===== INFORMATION PROVIDED

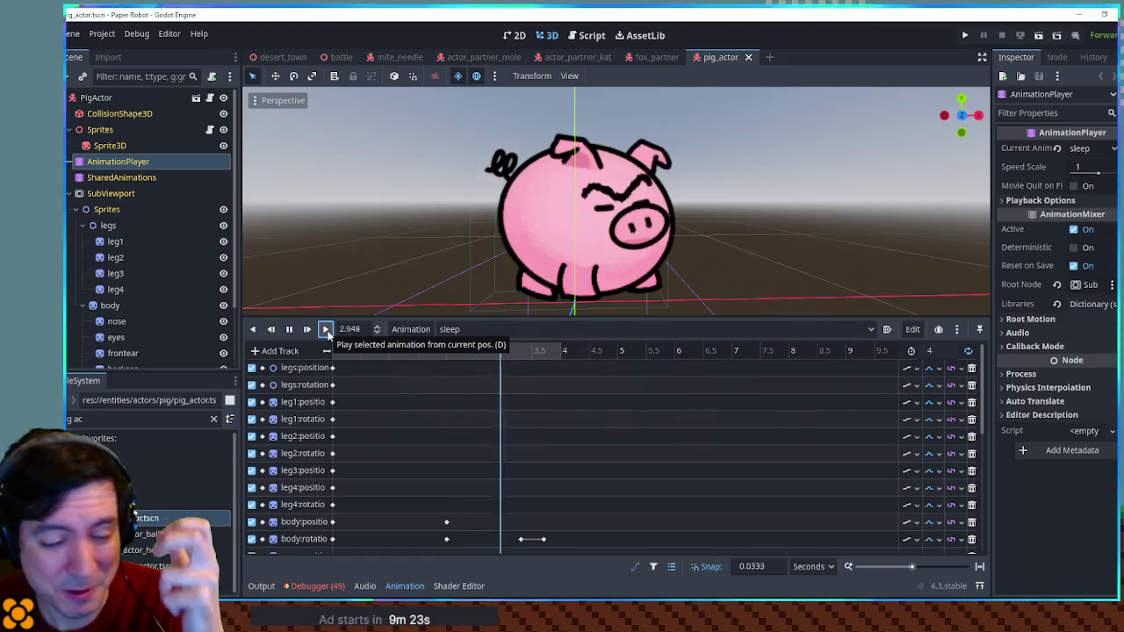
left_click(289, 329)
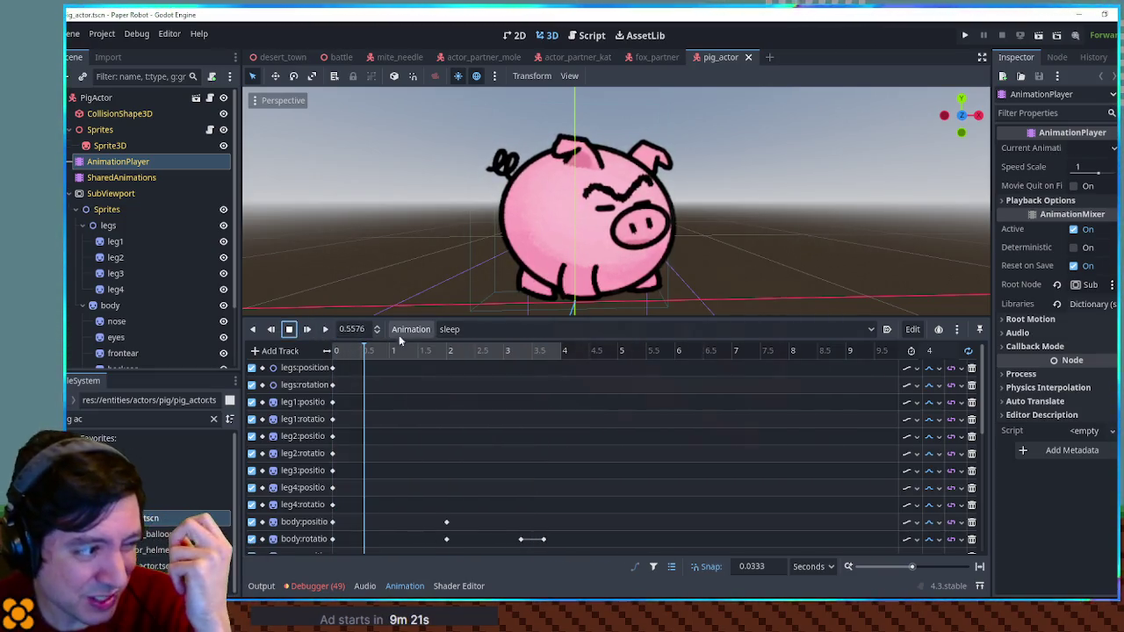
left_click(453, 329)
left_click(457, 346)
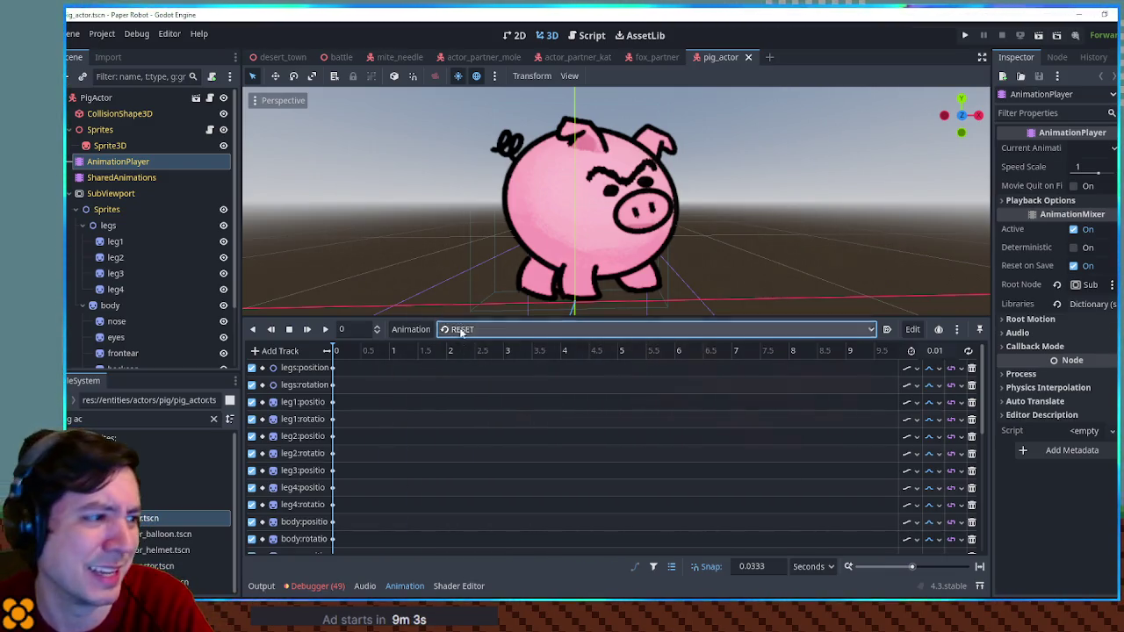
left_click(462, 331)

==========

▶ **WORK TO COMPLETE**
Repeat the data word for word. Images are not part of the copy.

▶ **RESULT OF THE EXERCISE**
left_click(289, 329)
left_click(453, 329)
left_click(457, 346)
left_click(462, 331)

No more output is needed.